Broiling uses high heat from above. Fish can be seasoned with butter, olive oil, wine, garlic, etc. Cook until firm to touch. Useful technique for white flaky fish.
Deep Frying is to cook in fat generally at 350 degrees and the seafood is fully submerged in fat. Fish is usually breaded, floured or dusted. Cook until golden brown.
Grilling is simply high heat from below. Most often used on fish with higher fat content (tuna, salmon, swordfish). Fish can dry out quickly. Season as desired. Flip halfway through cooking. Cook until firm to touch.
Pan Frying is as the name states and cooks at moderate temperature (generally 350 degrees). The fat should be halfway up the sides of the fish you are cooking. Fish is usually breaded, floured, or dusted. Flip halfway through cooking. Cook until golden brown.

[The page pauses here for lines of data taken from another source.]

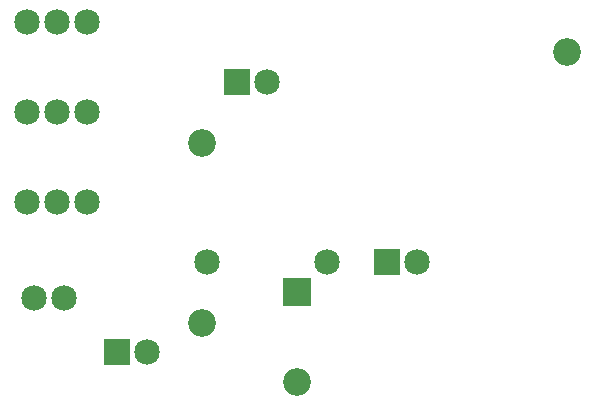
<source format=gbs>
G04 MADE WITH FRITZING*
G04 WWW.FRITZING.ORG*
G04 DOUBLE SIDED*
G04 HOLES PLATED*
G04 CONTOUR ON CENTER OF CONTOUR VECTOR*
%ASAXBY*%
%FSLAX23Y23*%
%MOIN*%
%OFA0B0*%
%SFA1.0B1.0*%
%ADD10C,0.085000*%
%ADD11C,0.092000*%
%ADD12R,0.085000X0.085000*%
%ADD13R,0.092000X0.092000*%
%ADD14R,0.001000X0.001000*%
%LNMASK0*%
G90*
G70*
G54D10*
X44Y2100D03*
X144Y2100D03*
X244Y2100D03*
X44Y1800D03*
X144Y1800D03*
X244Y1800D03*
X44Y1500D03*
X144Y1500D03*
X244Y1500D03*
X744Y1900D03*
X844Y1900D03*
X69Y1181D03*
X169Y1181D03*
X644Y1300D03*
X1044Y1300D03*
X1244Y1300D03*
X1344Y1300D03*
G54D11*
X627Y1696D03*
X627Y1097D03*
G54D10*
X344Y1000D03*
X444Y1000D03*
G54D11*
X944Y1200D03*
X944Y902D03*
X1844Y2002D03*
G54D12*
X744Y1900D03*
X1244Y1300D03*
X344Y1000D03*
G54D13*
X944Y1201D03*
G54D14*
D02*
G04 End of Mask0*
M02*
</source>
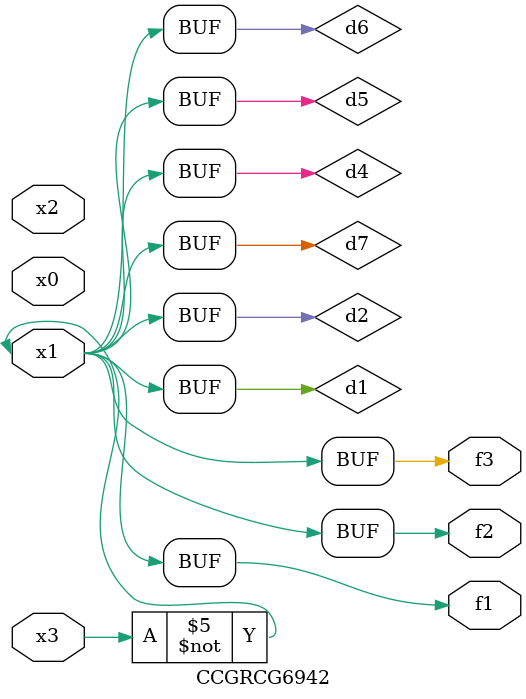
<source format=v>
module CCGRCG6942(
	input x0, x1, x2, x3,
	output f1, f2, f3
);

	wire d1, d2, d3, d4, d5, d6, d7;

	not (d1, x3);
	buf (d2, x1);
	xnor (d3, d1, d2);
	nor (d4, d1);
	buf (d5, d1, d2);
	buf (d6, d4, d5);
	nand (d7, d4);
	assign f1 = d6;
	assign f2 = d7;
	assign f3 = d6;
endmodule

</source>
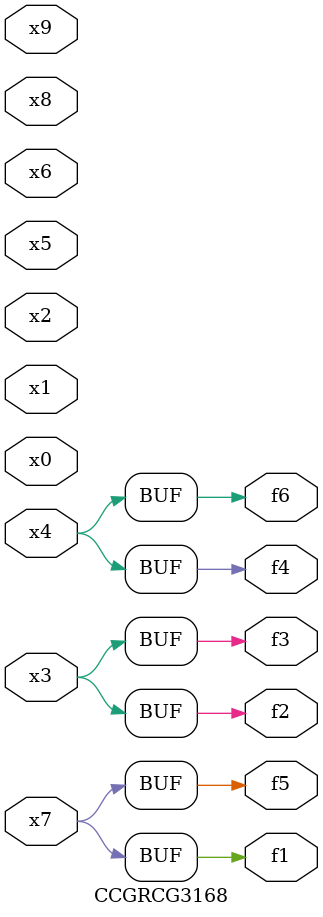
<source format=v>
module CCGRCG3168(
	input x0, x1, x2, x3, x4, x5, x6, x7, x8, x9,
	output f1, f2, f3, f4, f5, f6
);
	assign f1 = x7;
	assign f2 = x3;
	assign f3 = x3;
	assign f4 = x4;
	assign f5 = x7;
	assign f6 = x4;
endmodule

</source>
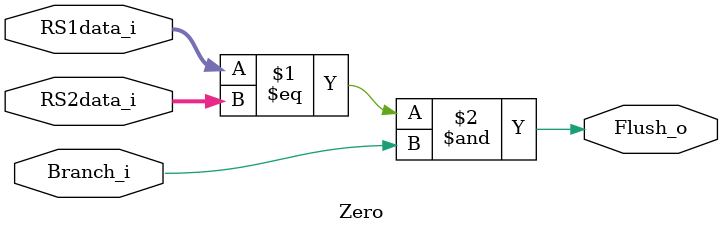
<source format=v>
module Zero (
           RS1data_i,
           RS2data_i,
           Branch_i,
           Flush_o
       );

input [31:0] RS1data_i, RS2data_i;
input Branch_i;
output Flush_o;

assign Flush_o = (RS1data_i == RS2data_i) & Branch_i;

endmodule

</source>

Poaching is the process of cooking fish in liquid, steam or a wrap. Use white wine, fish stock, seasonings, etc. to impart flavor into the fish you are cooking. Can use parchment paper or foil to wrap fish to create steam. Cook until firm to touch.
Sautéing is using high heat with a small amount of fat. Start with a hot pan, sear fish on both sides, then remove. Add seasoning, additional ingredients and/or sauces. Return fish to pan.
Stewing works best with a firm, white fish. The key ingredient to many fish stews is clam juice. Fresh fish fillets can be cooked in a stew with onions, garlic, parsley, tomato, clam juice and white wine.